With digital NFTs, the same logic is true. Just because you have an identical JPEG to the one anchored to the blockchain, does not mean you have an original worth anything, nor does your ability to look at it suggest anything from a collectible point of view. Owning the original means you own its particular history and meaning in the community. This is why the original CryptoPunks have sold for a cumulative $43M, as a piece of history of the first generative NFT collection on Ethereum.

Read more here…

Not everyone is so excited, as Jonathan Turley remarks, I admit to being a tech chimp but I fail to see the value of a digital copy of a five word tweet, even with an autographed digital certificate. With an original recording, you have the actual spoke words of someone like Graham Bell saying “Mr Watson, come here. I want to see you.” That would be the first audible message that could be replayed so others would hear exactly how it sounded.

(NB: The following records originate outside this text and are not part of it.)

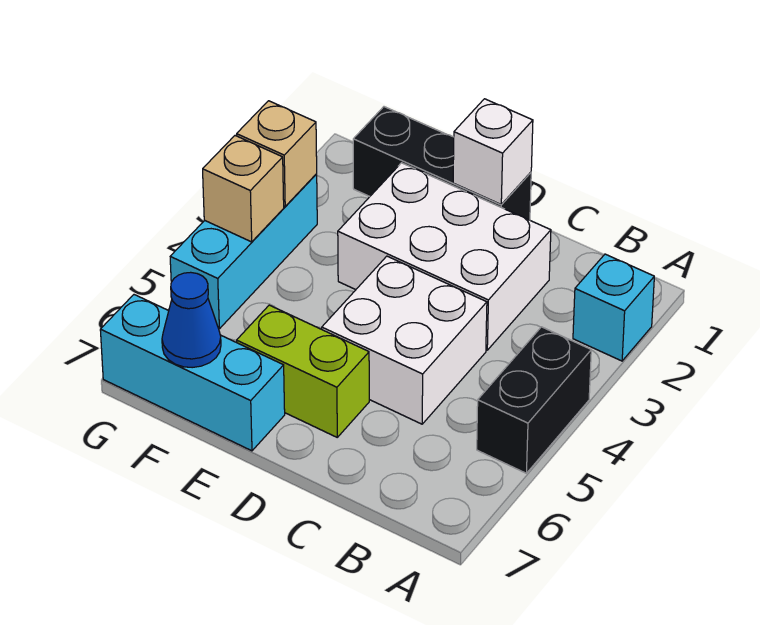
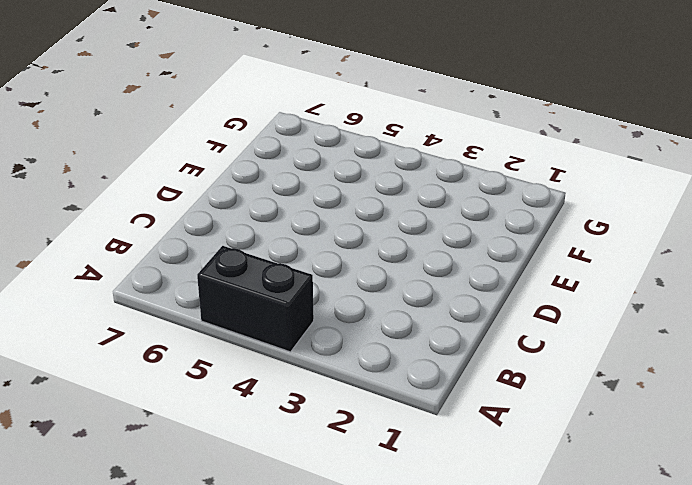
none -> cyan 1x1 brick [573,254,654,361]
none -> white 2x3 brick [338,163,551,350]
none -> white 2x2 brick [322,256,487,424]

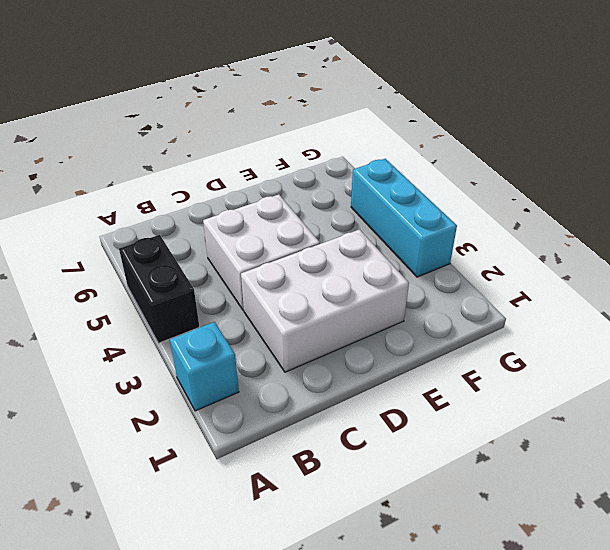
none -> black 1x3 brick [353,107,531,220]
none -> lime 1x2 brick [237,305,369,437]
none -> cyan 1x3 brick [100,295,285,451]

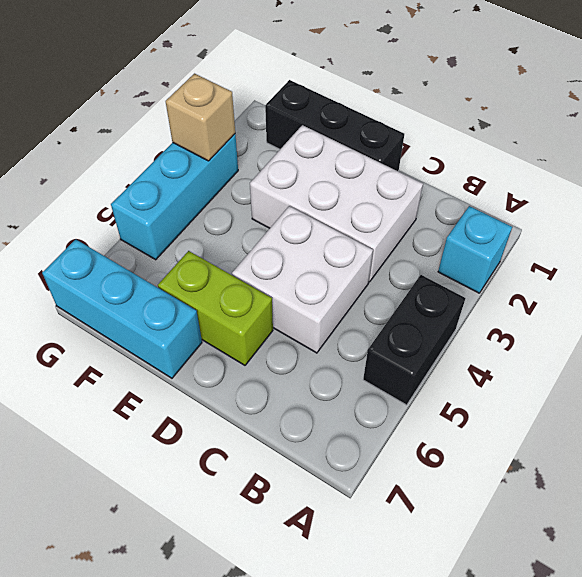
none -> white 1x1 brick [453,99,533,204]
none -> blue 1x1 cone [162,272,221,368]
none -> tan 1x1 brick [203,136,284,242]

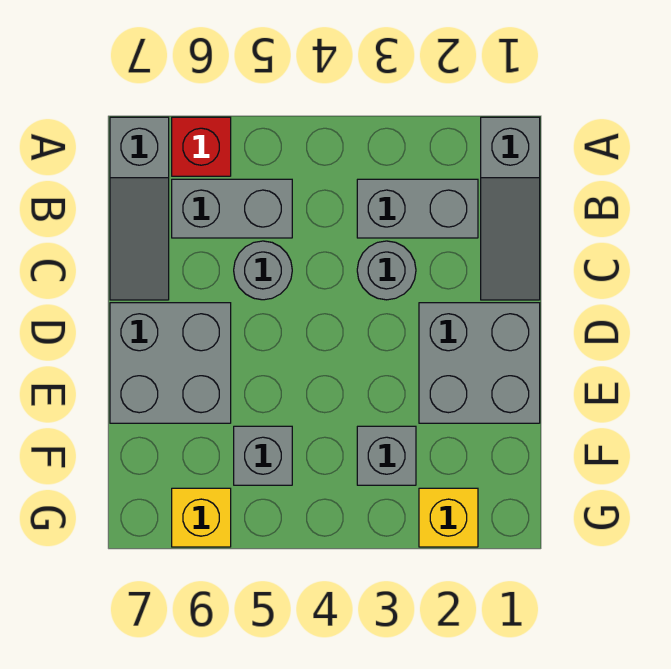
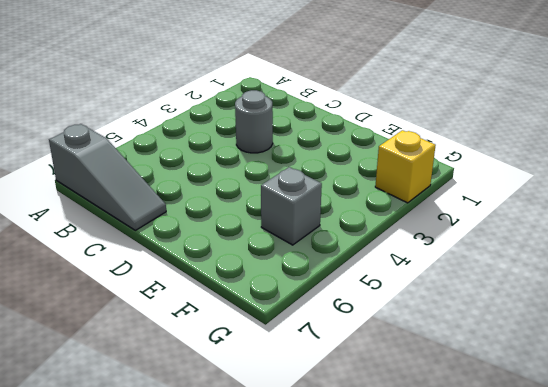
none -> grey 1x3 slope [481,117,540,300]
none -> red 1x1 brick [172,117,231,176]
none -> grey 1x2 brick [357,179,478,238]

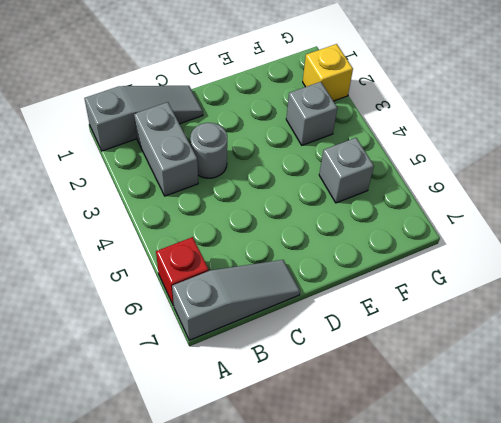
none -> grey 1x2 brick [172,179,292,238]
none -> grey 1x1 round brick [234,241,292,300]
none -> grey 2x2 brick [419,303,540,423]

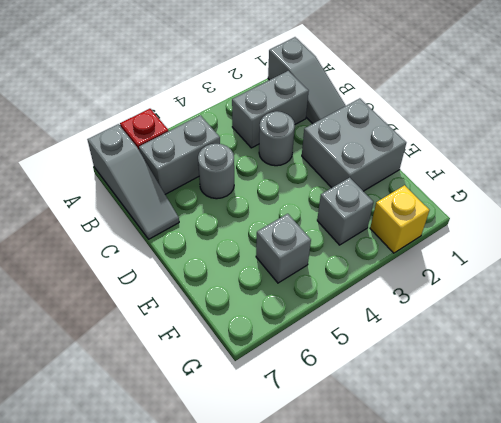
none -> grey 2x2 brick [110,303,231,423]
none -> yellow 1x1 brick [172,488,231,547]

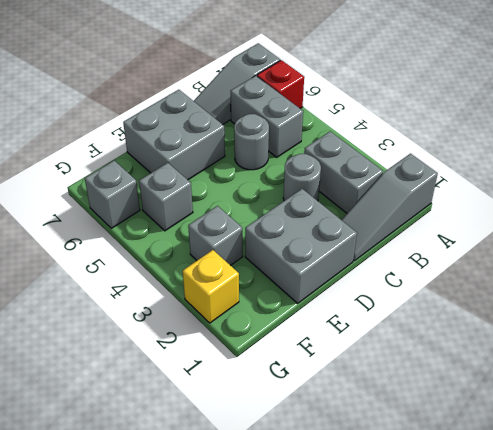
grey 1x1 brick [85,161,140,228] -> yellow 1x1 brick [172,488,231,547]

This is a digital copy of words that can be replicated in the same exact form.

If we are going to sell off digital relics, I would be more interested in memorabilia of free speech that once defined Twitter and other Big Tech companies. That is now the ultimate “non-fungible token” (NFT) on social media. Indeed, Dorsey’s has added to its scarcity (and market value) with his expanded censorship of opposing viewpoints.